[Work order] Search the entries for the word "differentiation". Copy every line that holds it.

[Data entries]
★ ★ ★ ★ ★

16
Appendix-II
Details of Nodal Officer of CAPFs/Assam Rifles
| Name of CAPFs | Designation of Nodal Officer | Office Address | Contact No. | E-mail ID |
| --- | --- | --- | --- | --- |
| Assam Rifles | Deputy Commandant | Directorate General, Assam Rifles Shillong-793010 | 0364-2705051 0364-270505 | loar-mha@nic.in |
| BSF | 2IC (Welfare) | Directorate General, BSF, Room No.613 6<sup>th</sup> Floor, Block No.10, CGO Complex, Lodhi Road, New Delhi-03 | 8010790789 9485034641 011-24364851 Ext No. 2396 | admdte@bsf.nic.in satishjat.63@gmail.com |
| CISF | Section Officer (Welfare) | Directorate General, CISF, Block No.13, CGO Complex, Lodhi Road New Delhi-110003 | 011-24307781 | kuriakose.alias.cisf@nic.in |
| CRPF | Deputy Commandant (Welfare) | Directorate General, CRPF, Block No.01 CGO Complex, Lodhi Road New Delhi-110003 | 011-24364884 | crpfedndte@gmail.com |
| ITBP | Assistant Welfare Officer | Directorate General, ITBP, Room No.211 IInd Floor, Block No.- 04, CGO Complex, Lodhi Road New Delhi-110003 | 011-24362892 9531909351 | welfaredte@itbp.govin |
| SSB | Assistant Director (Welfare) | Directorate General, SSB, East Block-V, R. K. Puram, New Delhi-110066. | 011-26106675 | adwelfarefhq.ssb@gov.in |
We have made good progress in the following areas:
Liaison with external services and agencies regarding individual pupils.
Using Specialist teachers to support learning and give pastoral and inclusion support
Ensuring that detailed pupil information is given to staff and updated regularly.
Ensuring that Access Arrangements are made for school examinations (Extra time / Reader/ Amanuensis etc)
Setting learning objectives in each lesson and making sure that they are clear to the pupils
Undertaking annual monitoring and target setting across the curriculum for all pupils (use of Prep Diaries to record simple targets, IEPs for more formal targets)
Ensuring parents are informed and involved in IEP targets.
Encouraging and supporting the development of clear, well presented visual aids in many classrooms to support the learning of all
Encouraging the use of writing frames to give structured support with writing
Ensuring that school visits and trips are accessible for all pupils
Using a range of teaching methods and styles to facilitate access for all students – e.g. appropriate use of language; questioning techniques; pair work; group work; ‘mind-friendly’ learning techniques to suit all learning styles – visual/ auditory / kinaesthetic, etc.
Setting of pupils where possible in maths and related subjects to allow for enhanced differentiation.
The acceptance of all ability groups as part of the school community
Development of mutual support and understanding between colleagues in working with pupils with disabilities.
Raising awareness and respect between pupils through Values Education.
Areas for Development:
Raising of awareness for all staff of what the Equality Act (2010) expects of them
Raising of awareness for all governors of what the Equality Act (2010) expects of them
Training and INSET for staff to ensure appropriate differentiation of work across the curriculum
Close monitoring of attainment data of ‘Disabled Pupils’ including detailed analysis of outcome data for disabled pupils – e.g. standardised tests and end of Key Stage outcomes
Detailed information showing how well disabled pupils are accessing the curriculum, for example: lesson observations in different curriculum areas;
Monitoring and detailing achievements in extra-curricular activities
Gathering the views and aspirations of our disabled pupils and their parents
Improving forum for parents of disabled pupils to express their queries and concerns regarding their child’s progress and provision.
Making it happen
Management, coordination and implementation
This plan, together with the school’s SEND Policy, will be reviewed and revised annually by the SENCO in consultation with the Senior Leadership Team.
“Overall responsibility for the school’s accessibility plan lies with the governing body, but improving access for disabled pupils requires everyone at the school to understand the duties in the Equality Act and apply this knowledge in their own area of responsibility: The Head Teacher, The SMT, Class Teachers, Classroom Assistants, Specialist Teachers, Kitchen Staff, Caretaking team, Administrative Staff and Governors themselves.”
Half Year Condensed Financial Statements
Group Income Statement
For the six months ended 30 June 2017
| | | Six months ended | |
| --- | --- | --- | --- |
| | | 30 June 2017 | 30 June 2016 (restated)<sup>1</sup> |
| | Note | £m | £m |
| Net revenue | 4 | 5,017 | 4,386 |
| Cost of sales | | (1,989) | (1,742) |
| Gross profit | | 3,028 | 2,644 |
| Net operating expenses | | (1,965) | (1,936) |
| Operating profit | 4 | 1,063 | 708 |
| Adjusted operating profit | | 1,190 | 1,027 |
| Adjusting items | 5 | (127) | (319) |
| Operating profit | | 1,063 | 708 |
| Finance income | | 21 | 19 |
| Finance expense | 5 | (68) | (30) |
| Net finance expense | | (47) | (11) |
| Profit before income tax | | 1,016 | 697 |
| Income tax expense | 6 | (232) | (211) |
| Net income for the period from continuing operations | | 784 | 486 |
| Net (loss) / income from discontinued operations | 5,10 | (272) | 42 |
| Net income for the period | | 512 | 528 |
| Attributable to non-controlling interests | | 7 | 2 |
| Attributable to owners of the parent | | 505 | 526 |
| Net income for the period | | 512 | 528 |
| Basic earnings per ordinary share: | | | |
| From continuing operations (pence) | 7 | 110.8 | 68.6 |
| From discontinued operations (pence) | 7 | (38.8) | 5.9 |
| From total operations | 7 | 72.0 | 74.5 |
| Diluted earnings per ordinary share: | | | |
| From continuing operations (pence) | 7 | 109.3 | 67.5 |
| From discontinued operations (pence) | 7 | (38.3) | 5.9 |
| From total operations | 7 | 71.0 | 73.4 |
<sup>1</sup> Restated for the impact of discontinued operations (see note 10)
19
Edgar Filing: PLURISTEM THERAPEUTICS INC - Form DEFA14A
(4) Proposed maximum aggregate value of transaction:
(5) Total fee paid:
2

★ ★ ★ ★ ★

[Response below]
Setting of pupils where possible in maths and related subjects to allow for enhanced differentiation.
Training and INSET for staff to ensure appropriate differentiation of work across the curriculum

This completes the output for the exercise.